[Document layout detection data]
....

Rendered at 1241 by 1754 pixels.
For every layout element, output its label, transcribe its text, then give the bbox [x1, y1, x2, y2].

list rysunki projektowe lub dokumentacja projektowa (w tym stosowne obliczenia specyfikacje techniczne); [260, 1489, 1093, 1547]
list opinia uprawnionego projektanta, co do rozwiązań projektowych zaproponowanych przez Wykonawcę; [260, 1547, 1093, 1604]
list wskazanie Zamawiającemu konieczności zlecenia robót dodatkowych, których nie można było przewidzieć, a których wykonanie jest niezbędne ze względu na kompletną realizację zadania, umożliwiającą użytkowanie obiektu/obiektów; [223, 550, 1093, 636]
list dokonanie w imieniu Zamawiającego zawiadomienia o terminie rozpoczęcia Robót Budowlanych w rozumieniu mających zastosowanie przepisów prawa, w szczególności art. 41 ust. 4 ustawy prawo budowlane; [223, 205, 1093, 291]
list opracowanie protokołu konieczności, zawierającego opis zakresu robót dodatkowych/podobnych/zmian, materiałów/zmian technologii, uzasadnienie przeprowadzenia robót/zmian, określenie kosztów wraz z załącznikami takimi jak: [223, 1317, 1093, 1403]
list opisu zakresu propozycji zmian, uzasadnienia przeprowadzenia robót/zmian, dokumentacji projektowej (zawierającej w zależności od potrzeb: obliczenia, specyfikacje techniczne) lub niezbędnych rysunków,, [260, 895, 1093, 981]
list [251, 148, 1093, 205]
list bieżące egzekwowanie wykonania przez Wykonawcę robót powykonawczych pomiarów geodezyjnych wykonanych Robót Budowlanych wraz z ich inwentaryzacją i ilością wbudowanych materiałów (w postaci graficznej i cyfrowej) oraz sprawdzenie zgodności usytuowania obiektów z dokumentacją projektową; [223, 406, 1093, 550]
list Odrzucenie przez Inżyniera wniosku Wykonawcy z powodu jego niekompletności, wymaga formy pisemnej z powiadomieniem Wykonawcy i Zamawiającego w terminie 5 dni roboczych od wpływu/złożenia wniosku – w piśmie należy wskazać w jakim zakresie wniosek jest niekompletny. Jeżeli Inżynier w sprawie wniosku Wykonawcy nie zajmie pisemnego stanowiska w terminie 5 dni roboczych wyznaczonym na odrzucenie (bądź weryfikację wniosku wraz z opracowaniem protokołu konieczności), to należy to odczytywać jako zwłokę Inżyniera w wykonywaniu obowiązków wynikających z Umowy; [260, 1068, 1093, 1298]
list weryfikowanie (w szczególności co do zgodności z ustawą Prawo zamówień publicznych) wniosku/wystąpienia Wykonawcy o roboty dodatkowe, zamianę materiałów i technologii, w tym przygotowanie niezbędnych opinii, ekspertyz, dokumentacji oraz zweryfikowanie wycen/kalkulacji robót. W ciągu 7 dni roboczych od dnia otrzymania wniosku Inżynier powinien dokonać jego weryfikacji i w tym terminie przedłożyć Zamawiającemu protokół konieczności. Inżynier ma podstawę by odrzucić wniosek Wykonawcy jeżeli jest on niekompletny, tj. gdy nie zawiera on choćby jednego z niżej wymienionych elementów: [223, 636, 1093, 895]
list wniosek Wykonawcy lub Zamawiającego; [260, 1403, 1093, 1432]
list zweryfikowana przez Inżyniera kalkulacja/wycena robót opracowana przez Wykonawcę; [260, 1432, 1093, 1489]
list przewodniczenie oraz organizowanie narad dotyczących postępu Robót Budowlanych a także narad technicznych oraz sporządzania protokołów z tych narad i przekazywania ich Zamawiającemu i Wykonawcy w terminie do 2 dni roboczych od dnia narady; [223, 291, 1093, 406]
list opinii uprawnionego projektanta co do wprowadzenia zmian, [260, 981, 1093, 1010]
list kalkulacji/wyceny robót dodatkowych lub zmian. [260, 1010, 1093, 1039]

....

What is required → Return the entries in full, keeping every line exactly as it is.

Solution →
Rendered at 1241 by 1754 pixels.
For every layout element, output its label, transcribe its text, then give the bbox [x1, y1, x2, y2].

list rysunki projektowe lub dokumentacja projektowa (w tym stosowne obliczenia specyfikacje techniczne); [260, 1489, 1093, 1547]
list opinia uprawnionego projektanta, co do rozwiązań projektowych zaproponowanych przez Wykonawcę; [260, 1547, 1093, 1604]
list wskazanie Zamawiającemu konieczności zlecenia robót dodatkowych, których nie można było przewidzieć, a których wykonanie jest niezbędne ze względu na kompletną realizację zadania, umożliwiającą użytkowanie obiektu/obiektów; [223, 550, 1093, 636]
list dokonanie w imieniu Zamawiającego zawiadomienia o terminie rozpoczęcia Robót Budowlanych w rozumieniu mających zastosowanie przepisów prawa, w szczególności art. 41 ust. 4 ustawy prawo budowlane; [223, 205, 1093, 291]
list opracowanie protokołu konieczności, zawierającego opis zakresu robót dodatkowych/podobnych/zmian, materiałów/zmian technologii, uzasadnienie przeprowadzenia robót/zmian, określenie kosztów wraz z załącznikami takimi jak: [223, 1317, 1093, 1403]
list opisu zakresu propozycji zmian, uzasadnienia przeprowadzenia robót/zmian, dokumentacji projektowej (zawierającej w zależności od potrzeb: obliczenia, specyfikacje techniczne) lub niezbędnych rysunków,, [260, 895, 1093, 981]
list [251, 148, 1093, 205]
list bieżące egzekwowanie wykonania przez Wykonawcę robót powykonawczych pomiarów geodezyjnych wykonanych Robót Budowlanych wraz z ich inwentaryzacją i ilością wbudowanych materiałów (w postaci graficznej i cyfrowej) oraz sprawdzenie zgodności usytuowania obiektów z dokumentacją projektową; [223, 406, 1093, 550]
list Odrzucenie przez Inżyniera wniosku Wykonawcy z powodu jego niekompletności, wymaga formy pisemnej z powiadomieniem Wykonawcy i Zamawiającego w terminie 5 dni roboczych od wpływu/złożenia wniosku – w piśmie należy wskazać w jakim zakresie wniosek jest niekompletny. Jeżeli Inżynier w sprawie wniosku Wykonawcy nie zajmie pisemnego stanowiska w terminie 5 dni roboczych wyznaczonym na odrzucenie (bądź weryfikację wniosku wraz z opracowaniem protokołu konieczności), to należy to odczytywać jako zwłokę Inżyniera w wykonywaniu obowiązków wynikających z Umowy; [260, 1068, 1093, 1298]
list weryfikowanie (w szczególności co do zgodności z ustawą Prawo zamówień publicznych) wniosku/wystąpienia Wykonawcy o roboty dodatkowe, zamianę materiałów i technologii, w tym przygotowanie niezbędnych opinii, ekspertyz, dokumentacji oraz zweryfikowanie wycen/kalkulacji robót. W ciągu 7 dni roboczych od dnia otrzymania wniosku Inżynier powinien dokonać jego weryfikacji i w tym terminie przedłożyć Zamawiającemu protokół konieczności. Inżynier ma podstawę by odrzucić wniosek Wykonawcy jeżeli jest on niekompletny, tj. gdy nie zawiera on choćby jednego z niżej wymienionych elementów: [223, 636, 1093, 895]
list wniosek Wykonawcy lub Zamawiającego; [260, 1403, 1093, 1432]
list zweryfikowana przez Inżyniera kalkulacja/wycena robót opracowana przez Wykonawcę; [260, 1432, 1093, 1489]
list przewodniczenie oraz organizowanie narad dotyczących postępu Robót Budowlanych a także narad technicznych oraz sporządzania protokołów z tych narad i przekazywania ich Zamawiającemu i Wykonawcy w terminie do 2 dni roboczych od dnia narady; [223, 291, 1093, 406]
list opinii uprawnionego projektanta co do wprowadzenia zmian, [260, 981, 1093, 1010]
list kalkulacji/wyceny robót dodatkowych lub zmian. [260, 1010, 1093, 1039]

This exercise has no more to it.